Politik | Ausland
04.11.2017

Regionalwahl in Slowakei: Rechtsextreme vor Zugewinnen

Staatspräsident Kiska rief zur Teilnahme auf.

Bei den Regionalwahlen in der Slowakei wurde am Samstag ein weiterer Stimmenzuwachs für die offen rassistisch und antisemitisch auftretende Volkspartei Unsere Slowakei LSNS befürchtet. Staatspräsident Andrej Kiska rief die Wähler bei der Stimmabgabe in der nordslowakischen Stadt Poprad auf, rief zur Teilnahme auf.

"Nützen Sie ihr Wahlrecht, damit nicht die modernen Faschisten Stimmen und Sitze gewinnen!", sagte er laut slowakischen Medien. Stärkste Kraft dürften in den meisten Regionen Umfragen zufolge die Sozialdemokraten von Ministerpräsident Robert Fico (Smer) bleiben.

Sehr niedrige Wahlbeteiligung

Die Beteiligung an Regionalwahlen ist in der Slowakei traditionell niedrig und erreichte zuletzt nur wenig mehr als zwanzig Prozent. Das erleichterte Überraschungssiege von Parteien und Kandidaten mit geringen Sympathiewerten in Umfragen, aber sehr entschlossen wählender Anhängerschaft.
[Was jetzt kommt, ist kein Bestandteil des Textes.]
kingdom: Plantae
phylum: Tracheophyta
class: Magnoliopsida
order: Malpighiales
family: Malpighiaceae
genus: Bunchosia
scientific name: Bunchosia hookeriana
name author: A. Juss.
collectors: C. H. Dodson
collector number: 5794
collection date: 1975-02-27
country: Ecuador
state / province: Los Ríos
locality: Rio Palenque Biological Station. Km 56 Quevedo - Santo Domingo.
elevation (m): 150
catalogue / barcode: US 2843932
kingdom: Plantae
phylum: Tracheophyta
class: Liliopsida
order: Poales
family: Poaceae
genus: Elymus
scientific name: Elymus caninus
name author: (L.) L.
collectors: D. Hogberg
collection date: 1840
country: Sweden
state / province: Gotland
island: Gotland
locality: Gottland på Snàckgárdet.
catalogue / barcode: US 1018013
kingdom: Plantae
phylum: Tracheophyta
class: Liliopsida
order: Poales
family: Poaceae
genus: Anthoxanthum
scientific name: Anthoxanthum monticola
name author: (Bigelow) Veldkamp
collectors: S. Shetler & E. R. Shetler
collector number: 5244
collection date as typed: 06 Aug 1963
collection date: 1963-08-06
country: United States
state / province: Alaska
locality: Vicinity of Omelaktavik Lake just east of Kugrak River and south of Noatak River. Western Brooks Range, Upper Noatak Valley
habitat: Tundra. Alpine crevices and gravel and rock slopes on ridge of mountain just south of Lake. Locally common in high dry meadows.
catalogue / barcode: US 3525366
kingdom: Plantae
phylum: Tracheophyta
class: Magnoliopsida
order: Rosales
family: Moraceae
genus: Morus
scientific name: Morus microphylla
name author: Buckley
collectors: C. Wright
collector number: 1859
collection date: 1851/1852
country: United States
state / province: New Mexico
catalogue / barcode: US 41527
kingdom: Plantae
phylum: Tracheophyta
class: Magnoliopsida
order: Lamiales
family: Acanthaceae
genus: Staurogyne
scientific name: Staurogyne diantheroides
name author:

Kotleba siegte überraschend 2013

2013 erreichte die LSNS auch dank der niedrigen Wahlbeteiligung einen historischen Durchbruch, als ihr Parteiführer Marian Kotleba überraschend zum Chef der flächengrößten Region Banska Bystrica gewählt wurde.

Mehrere demokratische Kandidaten in der Region haben diesmal vor dem Urnengang ihre Kandidatur zugunsten des parteilosen Unternehmers Jan Lunter zurückgezogen, um die Stimmen gegen die Rechtsextremisten nicht aufzusplittern. Gemeinsam hoffen sie auf eine Abwahl Kotlebas.

Der Erfolg Kotlebas bei der Regionalwahl 2013 gab den Extremisten, die vorher bei Wahlen kaum über ein Prozent Wähleranteil gekommen waren, landesweit starken Auftrieb. Bei der Wahl 2016 konnten sie mit acht Prozent ins nationale Parlament einziehen und verzeichnen seither steigende Sympathiewerte. Ähnlich wie in anderen Ländern Europas bekommen Kotleba und seine Extremisten immer mehr Zulauf von Protestwählern, die sich von traditionellen Parteien im Stich gelassen fühlen, erklären Politologen.

Von Zwischenfällen wurde bis zum Abend nichts bekannt. Für kleinere Aufregung sorgte ein Mitglied der lokalen Wahlkommission in Wahllokal in Brezno (Region Banska Bystrica), das ein grünes Oberteil mit einem Parteilogo trug.

Ergebnisse am Sonntag

In allen acht Regionen des Landes waren insgesamt 4,4 Millionen Wahlberechtigte aufgerufen, die Regionalparlamente und in Direktwahl die jeweiligen Regionspräsidenten zu wählen. Die Wahllokale öffneten um 7.00 Uhr und sollten bis 22.00 Uhr geöffnet bleiben. Mit Ergebnissen wurde im Laufe des Sonntags gerechnet.

Prognosen

Experten sagen einen Wahlsieg der Sozialdemokraten in mindestens fünf der acht Regionen voraus. Damit würde die Smer ihre jetzigen Positionen nahezu bestätigen. Seit 2013 stellt Ficos Partei sechs der acht Regionspräsidenten im Land und dominiert auch in den meisten Regionalparlamenten. Nur im nordslowakischen Zilina hat die bürgerliche Opposition mit Erika Jurinova von der Protestpartei Gewöhnliche Menschen (Olano) wohl eine reale Chance.